Most unsettling was that Itzy didn’t look like she was under duress. She stood beside Quetzal like she belonged there.

Behind them came Aidan and Myra, wearing matching expressions of shock.

‘Itzy, please,’ Aidan was saying as he followed them out. ‘Please, please reconsider.’

‘Itzy!’ her mother cried. ‘You don’t have to do this!’

Seth heard her answer, ‘Yes. I do.’

Itzy spotted her audience, standing not ten feet away. She raised her hand in a shy wave. Seth could tell Oz wanted to run to her, to see if she was alright. But something held him back. Something held them all back. It was like Itzy was wrapped in an emotional bubble they couldn’t penetrate.

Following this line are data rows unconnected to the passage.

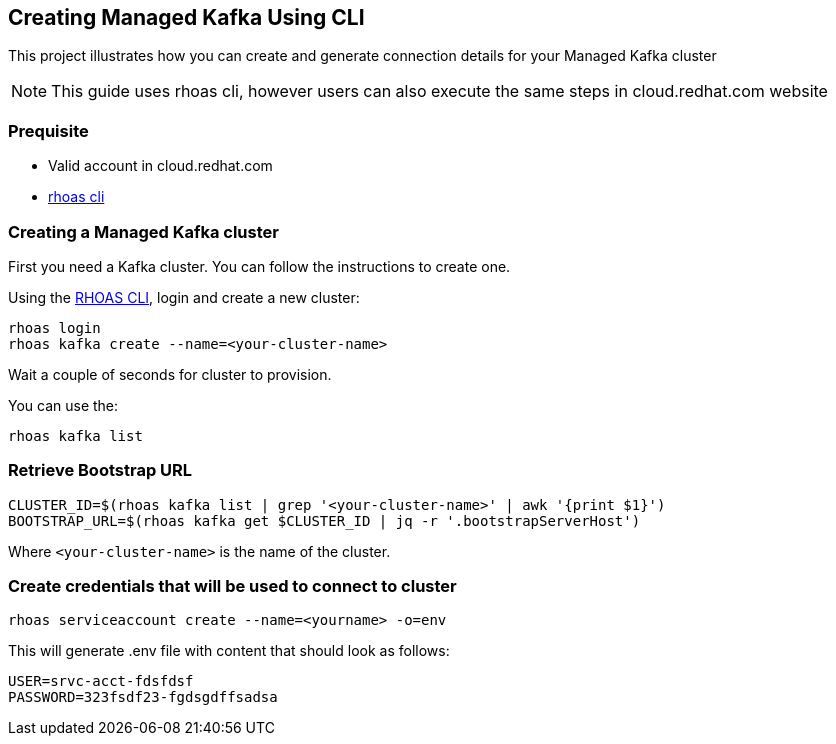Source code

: == Creating Managed Kafka Using CLI

This project illustrates how you can create and generate connection 
details for your Managed Kafka cluster

NOTE: This guide uses rhoas cli, however users can also execute the same steps in cloud.redhat.com website


=== Prequisite

* Valid account in cloud.redhat.com
* https://github.com/bf2fc6cc711aee1a0c2a/cli/releases[rhoas cli]

=== Creating a Managed Kafka cluster

First you need a Kafka cluster. You can follow the instructions to
create one.

Using the https://github.com/bf2fc6cc711aee1a0c2a/cli/releases[RHOAS
CLI], login and create a new cluster:

[source,bash]
----
rhoas login
rhoas kafka create --name=<your-cluster-name>
----

Wait a couple of seconds for cluster to provision.

You can use the:

[source,bash]
----
rhoas kafka list
----

=== Retrieve Bootstrap URL

[source,bash]
----
CLUSTER_ID=$(rhoas kafka list | grep '<your-cluster-name>' | awk '{print $1}')
BOOTSTRAP_URL=$(rhoas kafka get $CLUSTER_ID | jq -r '.bootstrapServerHost')
----

Where `<your-cluster-name>` is the name of the cluster.

=== Create credentials that will be used to connect to cluster

----
rhoas serviceaccount create --name=<yourname> -o=env
----

This will generate .env file with content that should look as follows:
----
USER=srvc-acct-fdsfdsf
PASSWORD=323fsdf23-fgdsgdffsadsa
----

They watched as the Ancient, who looked as though he’d been burned alive, spread out what was left of his cloak. It shimmered in the air and grew feathery, like a bird. As if she’d done this a thousand times before, Itzy climbed onto the Ancient’s back and wrapped her arms around his thick giant’s neck.

She didn’t look like the same girl Seth thought he knew.

Then he realised the difference: this Itzy knew she was special. He didn’t know how or why, but it seemed she had finally truly ‘owned’ her powers. They were no longer just something she could sometimes do; they were part of who she was.

Then they took off into the sky, still so dark Seth couldn’t even see the stars, and flew in the direction of the unfathomable shadow that loomed overhead.